Eli took a deep breath. "Sorry sir, I just got excited."

"I know, Eli," said Jack.

Eli looked at the mountain of empty beer cans piled up beside the cooler he was sitting on, and then at the unmoving fishing pole at Jack's feet.

"There aren't any fish in this pond, are there?" he asked.

"Not a one."

~~00~~

Two weeks later, after a few long meetings with the IOA, Jack, Sam, and Eli stood in the gate room as Earth's Stargate spun.

"Incoming wormhole," said Walter. "It's Atlantis' IDC."

"Open the iris," said General Carter.

The familiar rush of the event horizon opening up within the ring of the Stargate cast a blue hue into the room., and no sooner had the wormhole settled than Colonel John Sheppard came walking through.

"John," said Jack.

"Jack," he responded, taking a look at Sam and Eli. "What's this all about?"

"You've been reassigned," said Sam. "I believe you've met Mr. Wallace?"

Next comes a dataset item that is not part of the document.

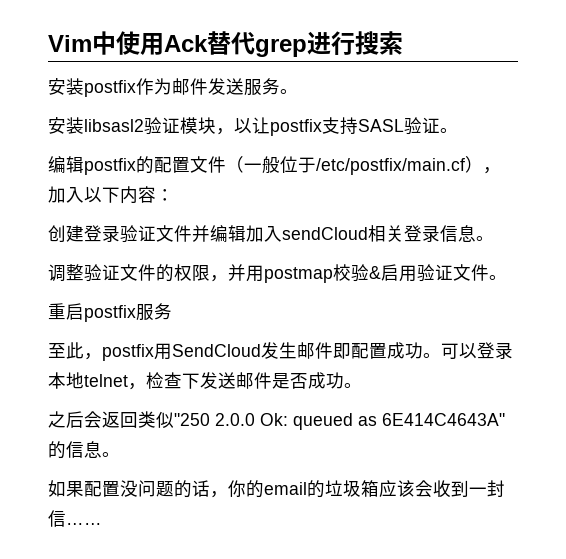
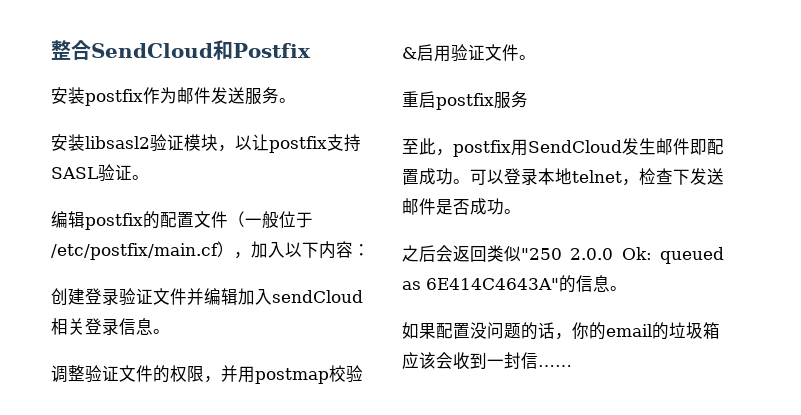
[48,31,403,57] Vim中使用Ack替代grep进行搜索 -> [51,40,311,60] 整合SendCloud和Postfix

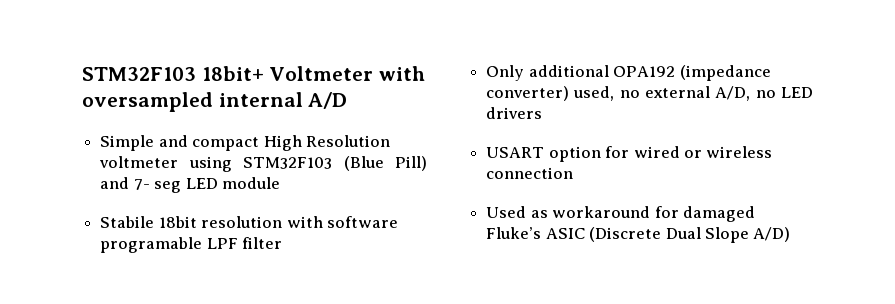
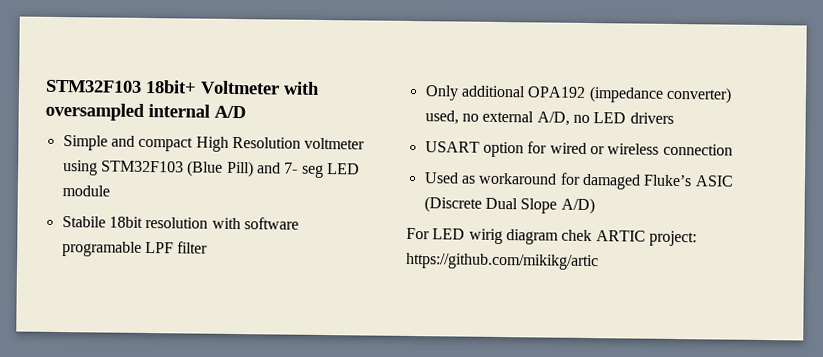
(791, 234) none -> [406,227,697,247] [405,252,599,271] // For LED wirig diagram chek ARTIC project: https://github.com/mikikg/artic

"Kino log entry 12. It's been 18 hours since Greer and I escaped the Destiny on board the shuttle. It's hard to believe it's been almost three years since I managed to repair my stasis pod. I'm not sure I would have tried so hard if I knew this was what I'd wake up to. I've had plenty of time to explore the shuttle's computer. Rush managed to transfer a good chunk of Destiny's archives onto the hard drive. A lot of the important stuff like addresses, including the original destination of the ship. I searched the computer a dozen times though, and I can't find any trace of Ginn. I guess there just wasn't room for her. I swear though, it's like I can still feel her presence, like she's sitting right here next to me."